Segment Start: Records shown

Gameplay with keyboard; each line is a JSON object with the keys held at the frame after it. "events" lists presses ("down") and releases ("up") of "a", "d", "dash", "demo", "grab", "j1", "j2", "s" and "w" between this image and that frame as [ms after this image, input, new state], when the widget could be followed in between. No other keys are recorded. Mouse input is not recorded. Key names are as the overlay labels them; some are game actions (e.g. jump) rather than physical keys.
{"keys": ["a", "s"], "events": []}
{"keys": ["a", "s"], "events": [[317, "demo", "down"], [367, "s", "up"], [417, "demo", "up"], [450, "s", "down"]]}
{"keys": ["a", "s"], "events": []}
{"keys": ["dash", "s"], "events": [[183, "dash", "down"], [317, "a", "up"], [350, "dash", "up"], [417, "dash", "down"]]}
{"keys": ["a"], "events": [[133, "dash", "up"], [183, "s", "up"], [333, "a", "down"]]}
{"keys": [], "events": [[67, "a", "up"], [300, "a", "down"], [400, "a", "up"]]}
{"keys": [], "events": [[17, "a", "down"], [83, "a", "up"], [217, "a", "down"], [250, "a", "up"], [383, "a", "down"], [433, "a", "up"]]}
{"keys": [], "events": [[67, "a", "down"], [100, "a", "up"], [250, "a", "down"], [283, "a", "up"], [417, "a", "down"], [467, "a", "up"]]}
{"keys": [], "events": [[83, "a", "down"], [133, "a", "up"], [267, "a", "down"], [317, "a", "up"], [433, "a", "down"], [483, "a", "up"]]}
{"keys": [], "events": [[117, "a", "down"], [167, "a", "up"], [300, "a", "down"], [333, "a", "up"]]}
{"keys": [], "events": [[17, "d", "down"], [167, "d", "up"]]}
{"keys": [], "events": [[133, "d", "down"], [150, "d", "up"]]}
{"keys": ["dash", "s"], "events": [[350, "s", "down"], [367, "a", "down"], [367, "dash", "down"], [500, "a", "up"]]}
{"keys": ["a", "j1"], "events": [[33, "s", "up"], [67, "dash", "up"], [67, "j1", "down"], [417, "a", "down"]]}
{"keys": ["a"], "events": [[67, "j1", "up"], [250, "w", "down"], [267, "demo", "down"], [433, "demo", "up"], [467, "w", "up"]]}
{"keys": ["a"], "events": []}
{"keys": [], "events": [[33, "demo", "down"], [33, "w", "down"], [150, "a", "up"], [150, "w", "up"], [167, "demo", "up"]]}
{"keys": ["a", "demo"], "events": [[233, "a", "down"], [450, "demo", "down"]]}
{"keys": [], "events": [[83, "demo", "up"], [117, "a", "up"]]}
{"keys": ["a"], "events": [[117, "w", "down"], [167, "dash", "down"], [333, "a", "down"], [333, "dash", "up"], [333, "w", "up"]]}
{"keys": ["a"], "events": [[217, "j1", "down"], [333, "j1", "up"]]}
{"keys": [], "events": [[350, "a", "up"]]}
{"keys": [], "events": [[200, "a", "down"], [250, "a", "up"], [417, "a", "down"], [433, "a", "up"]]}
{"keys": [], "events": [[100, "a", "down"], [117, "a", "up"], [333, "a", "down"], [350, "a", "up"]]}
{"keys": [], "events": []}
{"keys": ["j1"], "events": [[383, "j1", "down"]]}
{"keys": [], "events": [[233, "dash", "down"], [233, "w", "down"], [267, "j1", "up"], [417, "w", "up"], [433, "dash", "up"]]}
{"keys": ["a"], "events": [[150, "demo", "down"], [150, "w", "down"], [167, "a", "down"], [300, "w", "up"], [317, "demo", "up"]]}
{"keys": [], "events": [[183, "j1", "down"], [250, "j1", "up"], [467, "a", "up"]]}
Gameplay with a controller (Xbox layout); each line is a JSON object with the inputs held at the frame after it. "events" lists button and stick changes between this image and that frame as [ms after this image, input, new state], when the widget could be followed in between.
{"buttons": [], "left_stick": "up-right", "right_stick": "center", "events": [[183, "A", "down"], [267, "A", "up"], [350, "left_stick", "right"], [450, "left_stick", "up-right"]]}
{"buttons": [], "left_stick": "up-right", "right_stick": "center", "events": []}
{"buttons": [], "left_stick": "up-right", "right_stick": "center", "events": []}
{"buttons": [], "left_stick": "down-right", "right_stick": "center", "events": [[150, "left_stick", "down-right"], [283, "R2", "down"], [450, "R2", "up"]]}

Segment End: Records shown

> **Exercise**
For the word "right", tally the lines above that hold it and answer with the number alone.

> **Answer section**
4